RAW DATA:
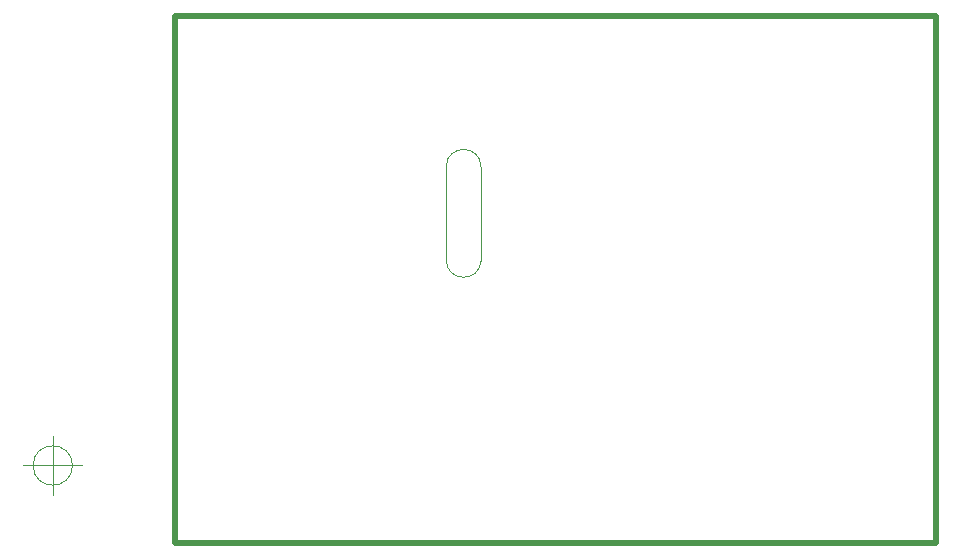
<source format=gbr>
%TF.GenerationSoftware,KiCad,Pcbnew,(5.1.5)-3*%
%TF.CreationDate,2020-10-03T11:48:19-03:00*%
%TF.ProjectId,interruptor_bluetooth V1.0,696e7465-7272-4757-9074-6f725f626c75,rev?*%
%TF.SameCoordinates,Original*%
%TF.FileFunction,Profile,NP*%
%FSLAX46Y46*%
G04 Gerber Fmt 4.6, Leading zero omitted, Abs format (unit mm)*
G04 Created by KiCad (PCBNEW (5.1.5)-3) date 2020-10-03 11:48:19*
%MOMM*%
%LPD*%
G04 APERTURE LIST*
%ADD10C,0.050000*%
%ADD11C,0.500000*%
G04 APERTURE END LIST*
D10*
X155448000Y-74726800D02*
X155446610Y-82664792D01*
X152502990Y-74662808D02*
X152501600Y-82600800D01*
X155446610Y-82664792D02*
G75*
G02X152501600Y-82600800I-1471810J63992D01*
G01*
X152502990Y-74662808D02*
G75*
G02X155448000Y-74726800I1471810J-63992D01*
G01*
D11*
X129540000Y-106553000D02*
X129540000Y-61976000D01*
X193950000Y-61976000D02*
X129540000Y-61976000D01*
X193950000Y-106553000D02*
X193950000Y-61976000D01*
X129540000Y-106553000D02*
X193950000Y-106553000D01*
D10*
X120856166Y-100012500D02*
G75*
G03X120856166Y-100012500I-1666666J0D01*
G01*
X116689500Y-100012500D02*
X121689500Y-100012500D01*
X119189500Y-97512500D02*
X119189500Y-102512500D01*
M02*

</source>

DIRECTIONS: Start copying at the line that contains "X119189500Y-97512500D02*" and stop after the last line of the records, keeping every line exactly.

REPLY:
X119189500Y-97512500D02*
X119189500Y-102512500D01*
M02*

</source>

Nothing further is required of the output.